WHAT IS NEEDED
Rewrite every line of the records with each "pose" changed to "camera" and everything else unchanged. Leave the pictures out.

Raw records
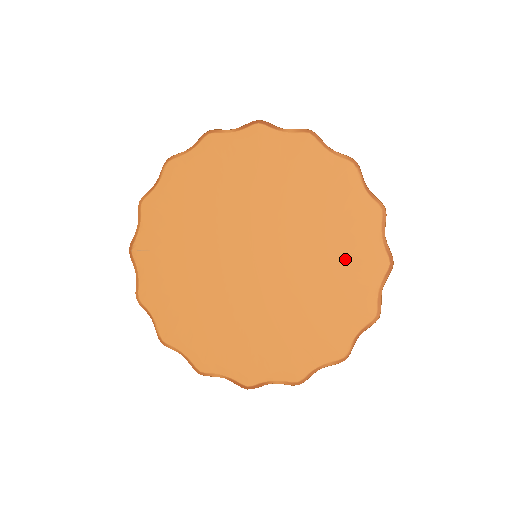
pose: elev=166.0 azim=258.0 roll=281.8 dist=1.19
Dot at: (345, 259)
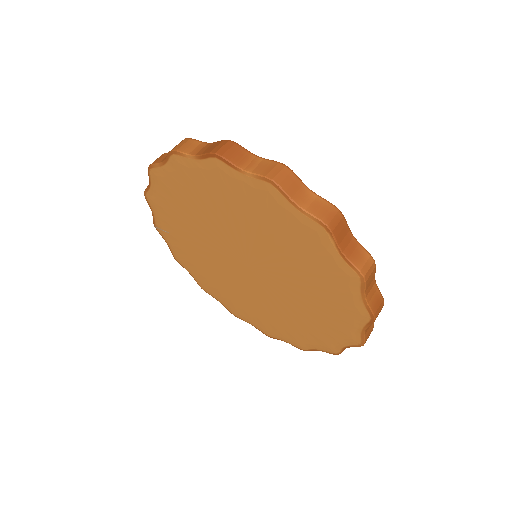
Dot at: (327, 299)
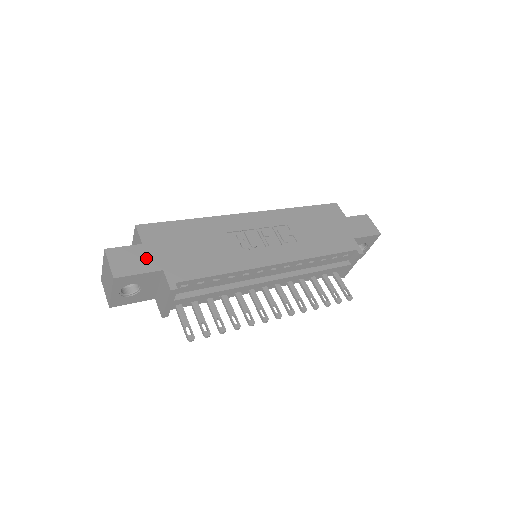
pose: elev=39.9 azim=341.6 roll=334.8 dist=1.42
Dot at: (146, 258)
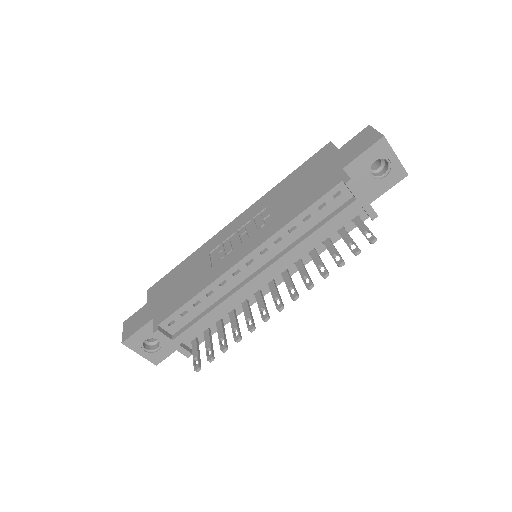
Dot at: (145, 314)
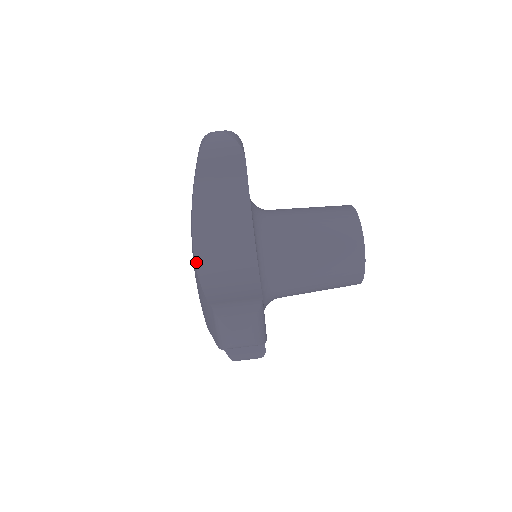
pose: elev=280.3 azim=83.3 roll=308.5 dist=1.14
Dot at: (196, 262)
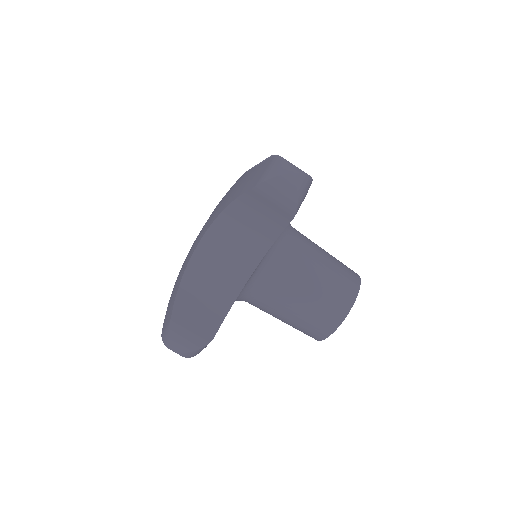
Dot at: (191, 259)
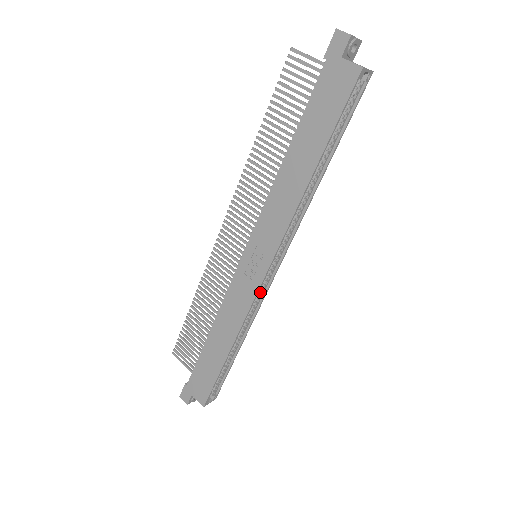
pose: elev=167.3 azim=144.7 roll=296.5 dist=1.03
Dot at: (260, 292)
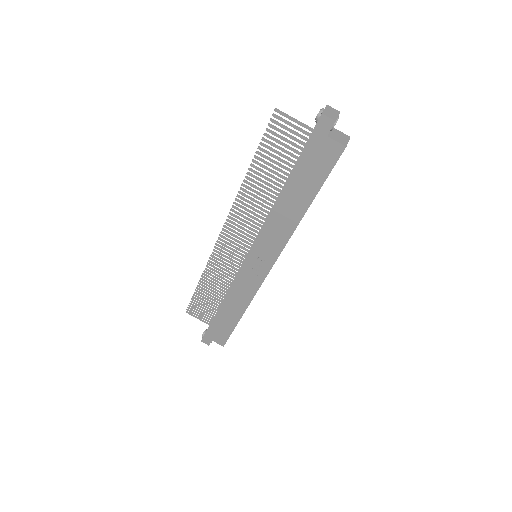
Dot at: occluded
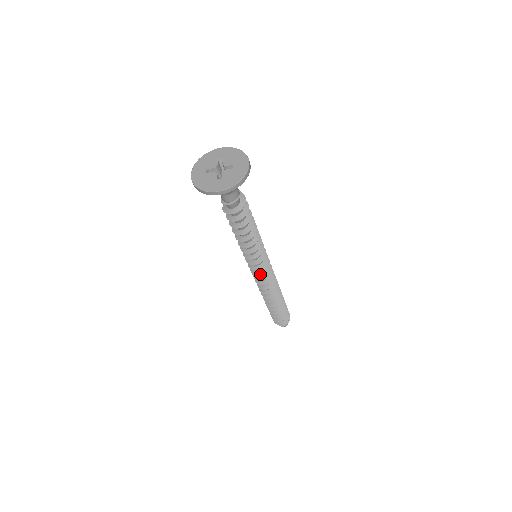
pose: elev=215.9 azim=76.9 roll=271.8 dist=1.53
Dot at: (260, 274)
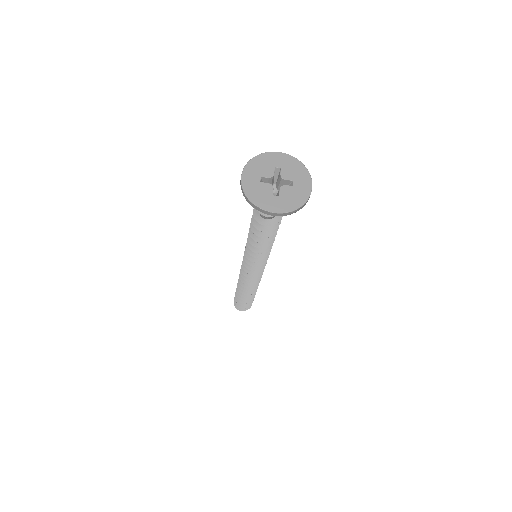
Dot at: (253, 273)
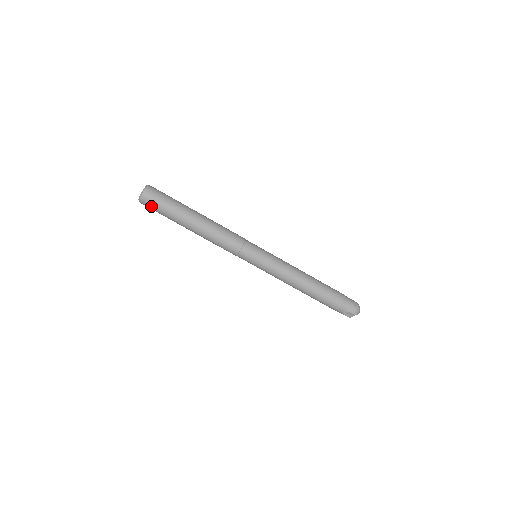
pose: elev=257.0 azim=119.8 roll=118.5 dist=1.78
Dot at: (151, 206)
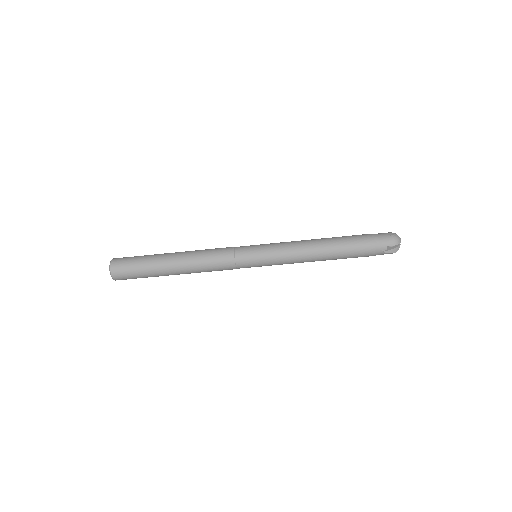
Dot at: (126, 276)
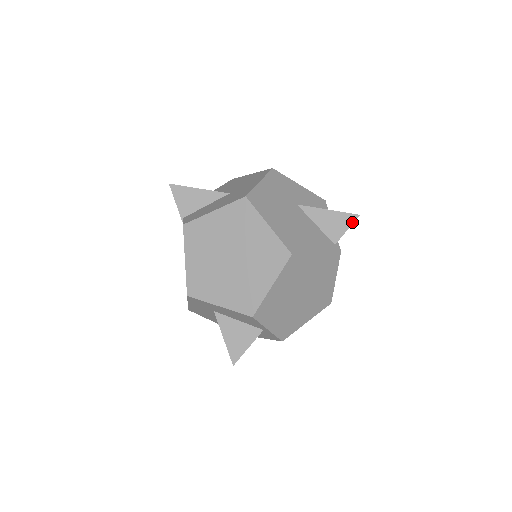
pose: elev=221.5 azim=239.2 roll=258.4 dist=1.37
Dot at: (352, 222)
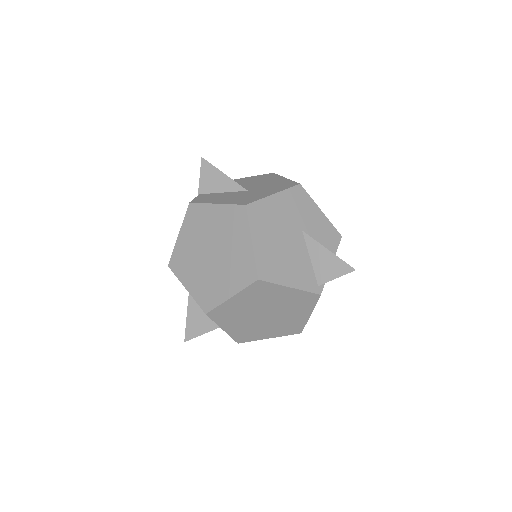
Dot at: (345, 273)
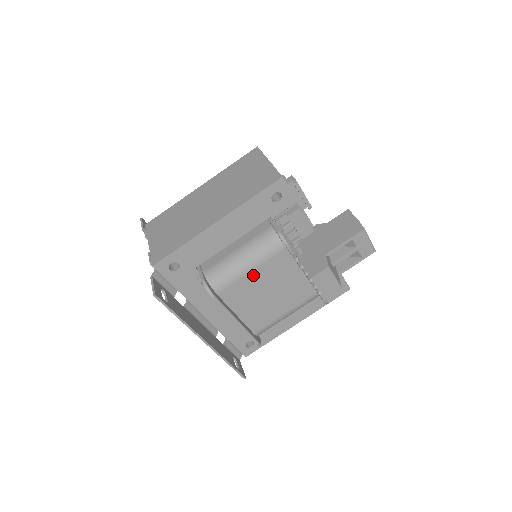
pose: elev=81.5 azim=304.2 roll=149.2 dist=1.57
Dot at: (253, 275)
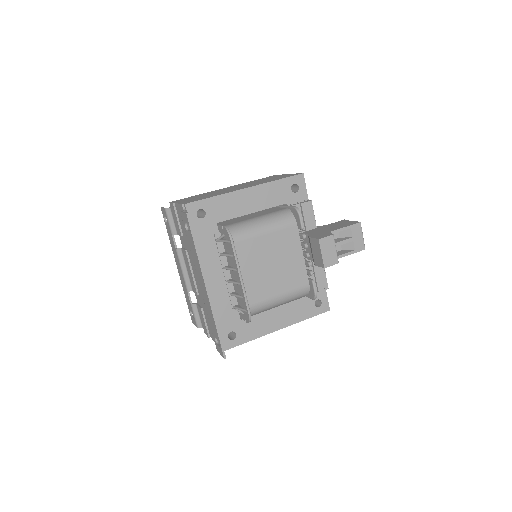
Dot at: (265, 239)
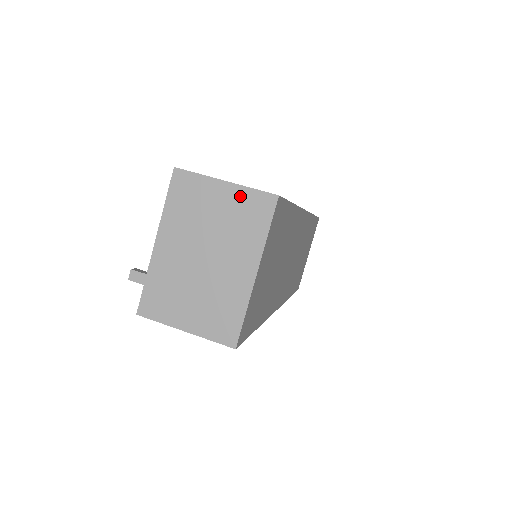
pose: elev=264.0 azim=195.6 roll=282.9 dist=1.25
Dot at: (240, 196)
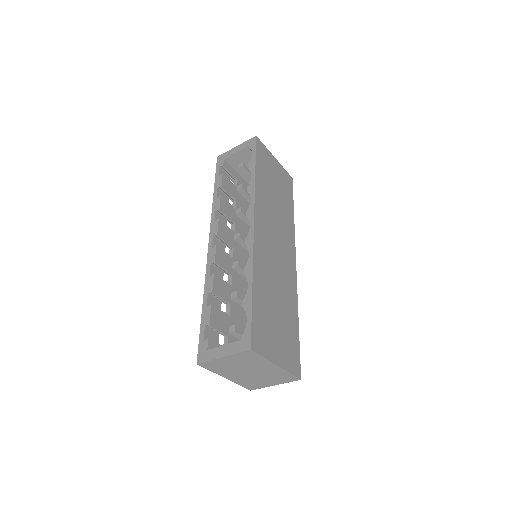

EXERCISE RESULT
camera: elev=166.0 azim=258.0 roll=281.8 dist=1.19
Dot at: (345, 259)
Dot at: (327, 299)
camera: elev=39.9 azim=341.6 roll=334.8 dist=1.42
Dot at: (146, 258)
Dot at: (145, 314)
camera: elev=280.3 azim=83.3 roll=308.5 dist=1.14
Dot at: (196, 262)
Dot at: (191, 259)
camera: elev=167.3 azim=144.7 roll=296.5 dist=1.03
Dot at: (260, 292)
Dot at: occluded
camera: elev=215.9 azim=76.9 roll=271.8 dist=1.53
Dot at: (260, 274)
Dot at: (253, 273)
camera: elev=257.0 azim=119.8 roll=118.5 dist=1.78
Dot at: (151, 206)
Dot at: (126, 276)
camera: elev=221.5 azim=239.2 roll=258.4 dist=1.37
Dot at: (352, 222)
Dot at: (345, 273)
camera: elev=81.5 azim=304.2 roll=149.2 dist=1.57
Dot at: (253, 275)
Dot at: (265, 239)
camera: elev=264.0 azim=195.6 roll=282.9 dist=1.25
Dot at: (240, 196)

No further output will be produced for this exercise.